Over in the Harlequin Pen thread the idea was tossed around to offset the layers in the laminated pen blank in order to provide better glue adhesion. The original pen had all the layers stacked with the seams in register so the segments in each layer had but joints along the kerf. Sideways it would be very stable but weak in the vertical axis.
I wanted to see what the same basic design would produce if the layers were offset so I whipped up a model in Tinkercad.
First I drew up three layers based on the original model but with the Y section offset. After importing to Tinkercad, I extruded the flat outline to 3mm layers - about 1/8 which is the nominal thickness of my wood stock. The layers started out like this:
Then they need to be stacked and centered on each other.

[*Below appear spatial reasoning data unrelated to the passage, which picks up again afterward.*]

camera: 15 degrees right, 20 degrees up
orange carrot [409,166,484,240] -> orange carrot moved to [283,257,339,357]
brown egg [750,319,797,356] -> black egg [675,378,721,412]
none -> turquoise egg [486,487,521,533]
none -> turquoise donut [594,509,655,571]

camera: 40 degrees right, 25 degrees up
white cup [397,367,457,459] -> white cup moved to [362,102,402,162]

Once they are in register the two materials need to be split because the extrusion uses “Combine” and if the materials got combined they would have the same color. What is needed is to extrude the “walnut” and “maple” as separate pieces as shown here.

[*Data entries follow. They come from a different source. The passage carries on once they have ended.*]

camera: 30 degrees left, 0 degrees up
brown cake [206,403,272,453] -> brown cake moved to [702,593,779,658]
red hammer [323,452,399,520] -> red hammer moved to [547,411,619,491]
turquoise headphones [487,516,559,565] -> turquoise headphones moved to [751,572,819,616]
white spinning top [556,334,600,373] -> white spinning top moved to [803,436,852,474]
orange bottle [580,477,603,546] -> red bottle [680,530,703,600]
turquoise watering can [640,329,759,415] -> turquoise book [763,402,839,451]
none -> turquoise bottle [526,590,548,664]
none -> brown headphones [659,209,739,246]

Putting the two extrusions back together shows us what the blank looks like after turning down to 14mm, the same thickness as the original.
If you want a better description of the modeling process I made a Pen Mold Visualizer Instructable with pix and video.
That tutorial is aimed at the intersection of 3D printing and woodturning but the process is the same for laser, once the blank is modeled. To make the 3D model for the pen mold I started with a flat SVG and extruded it in Tinkercad to full height.
To make the laser printed pen blank I also started with flat SVG, except I had 3 files which were each extruded to 3mm, repeated in contrasting material, then stacked.
Both processes end up with a (approx) 1"x1"x5" pen blank. Then an “extruder die” is made by putting a hole in the middle of a slightly oversize box, then inverting the resulting shape into a hole and combining it with the model.
Voila! The result is a visualization of what a pen would look like turned from the base model. In this case it saved me cutting the stock, assembling the blank and turning the pen tube since in the end I didn’t like the result. I did try it with several diameter extrusions but nothing looked as aesthetically pleasing as when the cut lines between light and dark intersect. (To me, anyway. Your mileage may vary.)
So, yeah, NOT made on a but I figured it is on-topic since the modeling technique might help others. Even if the project isn’t to be turned on a lathe. It might sound daunting to model up, say, 50 layers in 3D but it boils down to applying an extrusion to the cut files modeled for the laser. Want to make a laminated box? This is a way to do “what-if” to visualize the laminations with different stock thicknesses.
Hopefully someone will find it useful or it’ll spark an idea for something else.